PROBLEM STATEMENT -> Copy the data verbatim and leave out every picture.

Records drawn from a dataset ->

:::

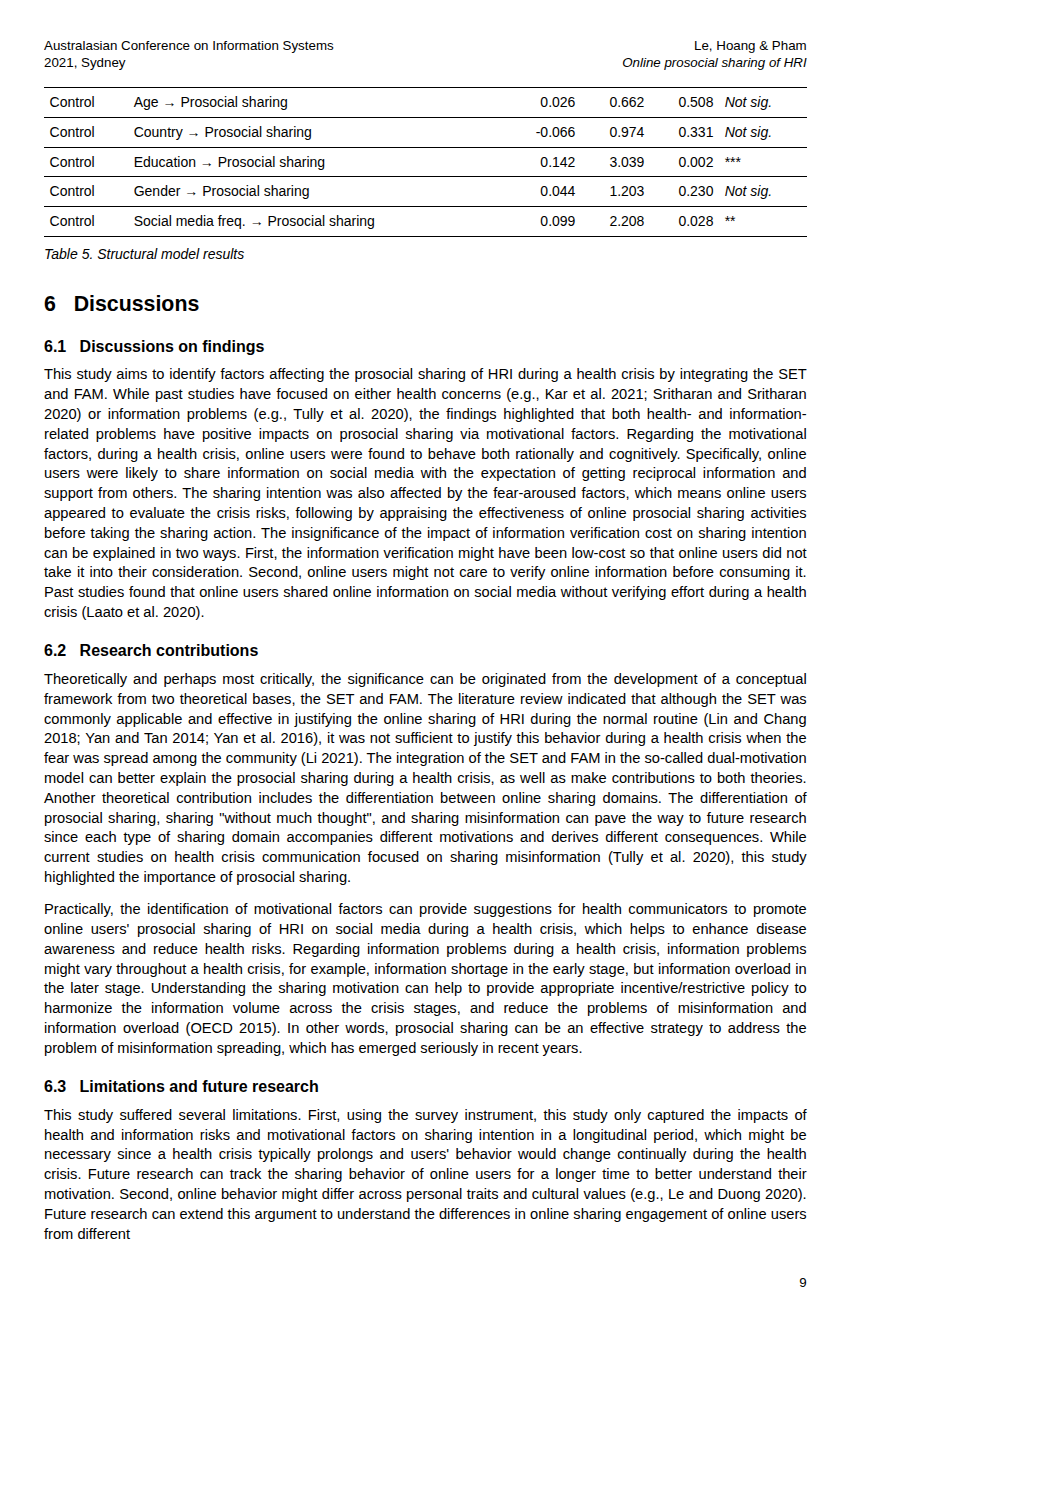Australasian Conference on Information Systems
2021, Sydney
Le, Hoang & Pham
Online prosocial sharing of HRI
| Control | Age → Prosocial sharing | 0.026 | 0.662 | 0.508 | Not sig. |
| Control | Country → Prosocial sharing | -0.066 | 0.974 | 0.331 | Not sig. |
| Control | Education → Prosocial sharing | 0.142 | 3.039 | 0.002 | *** |
| Control | Gender → Prosocial sharing | 0.044 | 1.203 | 0.230 | Not sig. |
| Control | Social media freq. → Prosocial sharing | 0.099 | 2.208 | 0.028 | ** |
Table 5. Structural model results
6 Discussions
6.1 Discussions on findings
This study aims to identify factors affecting the prosocial sharing of HRI during a health crisis by integrating the SET and FAM. While past studies have focused on either health concerns (e.g., Kar et al. 2021; Sritharan and Sritharan 2020) or information problems (e.g., Tully et al. 2020), the findings highlighted that both health- and information-related problems have positive impacts on prosocial sharing via motivational factors. Regarding the motivational factors, during a health crisis, online users were found to behave both rationally and cognitively. Specifically, online users were likely to share information on social media with the expectation of getting reciprocal information and support from others. The sharing intention was also affected by the fear-aroused factors, which means online users appeared to evaluate the crisis risks, following by appraising the effectiveness of online prosocial sharing activities before taking the sharing action. The insignificance of the impact of information verification cost on sharing intention can be explained in two ways. First, the information verification might have been low-cost so that online users did not take it into their consideration. Second, online users might not care to verify online information before consuming it. Past studies found that online users shared online information on social media without verifying effort during a health crisis (Laato et al. 2020).
6.2 Research contributions
Theoretically and perhaps most critically, the significance can be originated from the development of a conceptual framework from two theoretical bases, the SET and FAM. The literature review indicated that although the SET was commonly applicable and effective in justifying the online sharing of HRI during the normal routine (Lin and Chang 2018; Yan and Tan 2014; Yan et al. 2016), it was not sufficient to justify this behavior during a health crisis when the fear was spread among the community (Li 2021). The integration of the SET and FAM in the so-called dual-motivation model can better explain the prosocial sharing during a health crisis, as well as make contributions to both theories. Another theoretical contribution includes the differentiation between online sharing domains. The differentiation of prosocial sharing, sharing "without much thought", and sharing misinformation can pave the way to future research since each type of sharing domain accompanies different motivations and derives different consequences. While current studies on health crisis communication focused on sharing misinformation (Tully et al. 2020), this study highlighted the importance of prosocial sharing.
Practically, the identification of motivational factors can provide suggestions for health communicators to promote online users' prosocial sharing of HRI on social media during a health crisis, which helps to enhance disease awareness and reduce health risks. Regarding information problems during a health crisis, information problems might vary throughout a health crisis, for example, information shortage in the early stage, but information overload in the later stage. Understanding the sharing motivation can help to provide appropriate incentive/restrictive policy to harmonize the information volume across the crisis stages, and reduce the problems of misinformation and information overload (OECD 2015). In other words, prosocial sharing can be an effective strategy to address the problem of misinformation spreading, which has emerged seriously in recent years.
6.3 Limitations and future research
This study suffered several limitations. First, using the survey instrument, this study only captured the impacts of health and information risks and motivational factors on sharing intention in a longitudinal period, which might be necessary since a health crisis typically prolongs and users' behavior would change continually during the health crisis. Future research can track the sharing behavior of online users for a longer time to better understand their motivation. Second, online behavior might differ across personal traits and cultural values (e.g., Le and Duong 2020). Future research can extend this argument to understand the differences in online sharing engagement of online users from different
9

:::

SOLUTION TO THIS TASK ->
Australasian Conference on Information Systems
2021, Sydney
Le, Hoang & Pham
Online prosocial sharing of HRI
| Control | Age → Prosocial sharing | 0.026 | 0.662 | 0.508 | Not sig. |
| Control | Country → Prosocial sharing | -0.066 | 0.974 | 0.331 | Not sig. |
| Control | Education → Prosocial sharing | 0.142 | 3.039 | 0.002 | *** |
| Control | Gender → Prosocial sharing | 0.044 | 1.203 | 0.230 | Not sig. |
| Control | Social media freq. → Prosocial sharing | 0.099 | 2.208 | 0.028 | ** |
Table 5. Structural model results
6 Discussions
6.1 Discussions on findings
This study aims to identify factors affecting the prosocial sharing of HRI during a health crisis by integrating the SET and FAM. While past studies have focused on either health concerns (e.g., Kar et al. 2021; Sritharan and Sritharan 2020) or information problems (e.g., Tully et al. 2020), the findings highlighted that both health- and information-related problems have positive impacts on prosocial sharing via motivational factors. Regarding the motivational factors, during a health crisis, online users were found to behave both rationally and cognitively. Specifically, online users were likely to share information on social media with the expectation of getting reciprocal information and support from others. The sharing intention was also affected by the fear-aroused factors, which means online users appeared to evaluate the crisis risks, following by appraising the effectiveness of online prosocial sharing activities before taking the sharing action. The insignificance of the impact of information verification cost on sharing intention can be explained in two ways. First, the information verification might have been low-cost so that online users did not take it into their consideration. Second, online users might not care to verify online information before consuming it. Past studies found that online users shared online information on social media without verifying effort during a health crisis (Laato et al. 2020).
6.2 Research contributions
Theoretically and perhaps most critically, the significance can be originated from the development of a conceptual framework from two theoretical bases, the SET and FAM. The literature review indicated that although the SET was commonly applicable and effective in justifying the online sharing of HRI during the normal routine (Lin and Chang 2018; Yan and Tan 2014; Yan et al. 2016), it was not sufficient to justify this behavior during a health crisis when the fear was spread among the community (Li 2021). The integration of the SET and FAM in the so-called dual-motivation model can better explain the prosocial sharing during a health crisis, as well as make contributions to both theories. Another theoretical contribution includes the differentiation between online sharing domains. The differentiation of prosocial sharing, sharing "without much thought", and sharing misinformation can pave the way to future research since each type of sharing domain accompanies different motivations and derives different consequences. While current studies on health crisis communication focused on sharing misinformation (Tully et al. 2020), this study highlighted the importance of prosocial sharing.
Practically, the identification of motivational factors can provide suggestions for health communicators to promote online users' prosocial sharing of HRI on social media during a health crisis, which helps to enhance disease awareness and reduce health risks. Regarding information problems during a health crisis, information problems might vary throughout a health crisis, for example, information shortage in the early stage, but information overload in the later stage. Understanding the sharing motivation can help to provide appropriate incentive/restrictive policy to harmonize the information volume across the crisis stages, and reduce the problems of misinformation and information overload (OECD 2015). In other words, prosocial sharing can be an effective strategy to address the problem of misinformation spreading, which has emerged seriously in recent years.
6.3 Limitations and future research
This study suffered several limitations. First, using the survey instrument, this study only captured the impacts of health and information risks and motivational factors on sharing intention in a longitudinal period, which might be necessary since a health crisis typically prolongs and users' behavior would change continually during the health crisis. Future research can track the sharing behavior of online users for a longer time to better understand their motivation. Second, online behavior might differ across personal traits and cultural values (e.g., Le and Duong 2020). Future research can extend this argument to understand the differences in online sharing engagement of online users from different
9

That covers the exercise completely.